Where was she? The rectangular room felt damp and musty. The air was cool. The ceiling was low. The walls were finished with unpainted plasterboard. The floor had wall-to-wall, low-pile carpeting. Under and around the bed, plastic sheeting covered the carpet.

The dankness indicated she was underground. Maybe it was a basement. If so, it was a commercial building or a very old house. Houses in California rarely had basements. The houses in the beach city neighborhood where she’d grown up had crawl spaces. She remembered going to a party at an old house in Claremont when her friend was attending one of the colleges there. The basement was such a novelty for her and her friends that they’d traipsed down for a look, to the amusement of others who enjoyed poking fun at Californians anyway.

Maybe she wasn’t in California.

Along one side of the room were musical instruments—an upright piano, electric organ, drums, and percussion gadgets. There were guitars and basses, electric and acoustic, in stands around the floor, and amplifiers and recording equipment. The space was comfortably furnished with leather easy chairs, couches, and sturdy coffee tables. A large flat-screen television was the centerpiece on one wall. A full-size refrigerator/freezer and a counter with a sink, microwave, and stacks of disposable plates, cups, and cutlery took up another wall.
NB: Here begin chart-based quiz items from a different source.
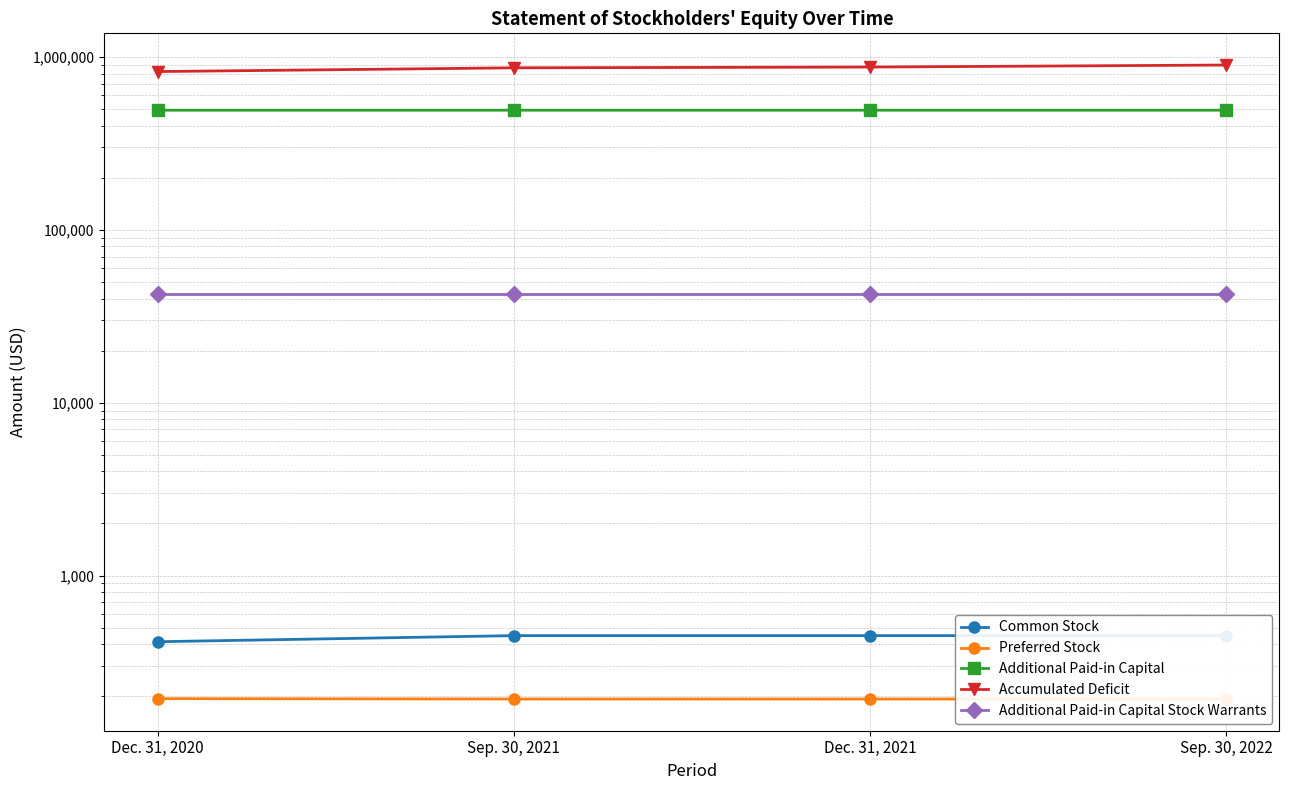

Count the Accumulated Deficit values in the range 864162 to 896817.

3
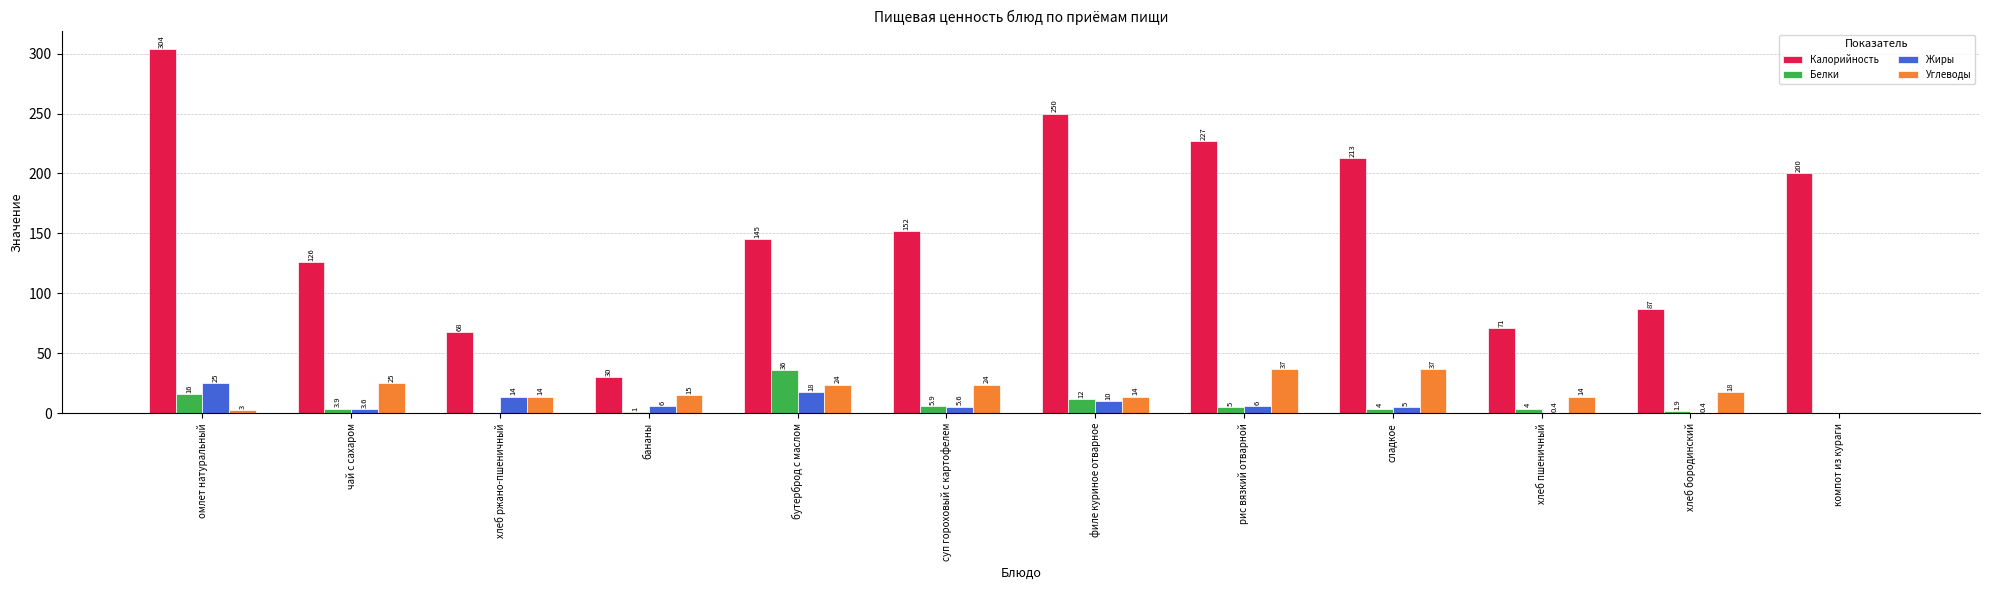

How many categories are shown in the chart?

12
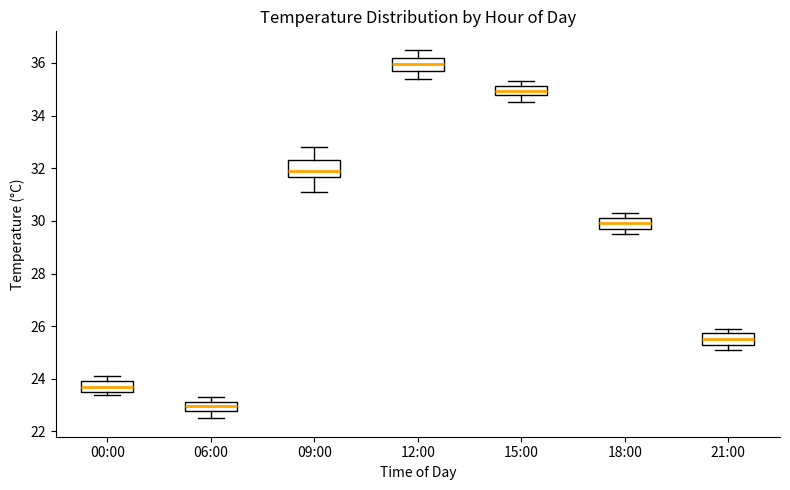

Reading left to right, read every box against the y-axis: the position of its median line, the range the box covers, and the ends of its whiskers. The values are not printed on the chart, so give them approximately, as read against the axis.

00:00: median 23.8, box 23.6 to 24.0, whiskers 23.4 to 24.2
06:00: median 23.0, box 22.8 to 23.2, whiskers 22.6 to 23.4
09:00: median 32.0, box 31.6 to 32.4, whiskers 31.2 to 32.8
12:00: median 36.0, box 35.8 to 36.2, whiskers 35.4 to 36.6
15:00: median 35.0, box 34.8 to 35.2, whiskers 34.6 to 35.4
18:00: median 30.0, box 29.6 to 30.2, whiskers 29.6 (just below the box's lower edge) to 30.4
21:00: median 25.6, box 25.2 to 25.8, whiskers 25.2 (just below the box's lower edge) to 26.0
She craned her head to look behind. The opposite side of the room was set up as a gym with racks of dumbbells and barbells, workout benches, top-of-the-line cardio equipment, and more rolling mirrors.

To her right was a bathroom that didn’t have a door. She couldn’t see if there was a tub or shower.

It looked like an upscale frat house.

He paused in his playing to turn the page of music, then resumed.

The sound was muffled and quiet, yet the notes were pure.

She looked around the room again. The unpainted wallboard was caulked along the joints. The ceiling was also covered with wallboard.

The room was soundproofed. The realization alarmed her more than anything she’d seen so far. More than the chained bed. Maybe it was soundproofed because of the music.

Come on, Lisa. Who are you kidding?

Maybe he had a warren of such rooms in which he held women. Maybe he would press her to abduct a girl for him. She wouldn’t be able to do it any more than the drunk woman who’d tried to warn her. What had he done to her?

And there he was. Making music without a care.

She ached all over. As her mind cleared, the pain grew more localized, and there was no denying the source. He’d raped her while she was unconscious. The realization made her recoil, jerking against the restraints. She told herself to calm down. It was a blessing that she hadn’t known what was going on. She feared she wouldn’t be as lucky the next time. Of course, there would be a next time. And a time after that and after that until…

You’ve done it now, Lisa. You’ve really done it to yourself now.

He looked at her. He seemed oblivious to her chains, nudity, and the way she had contorted herself in a grab for dignity. “Do you like music?”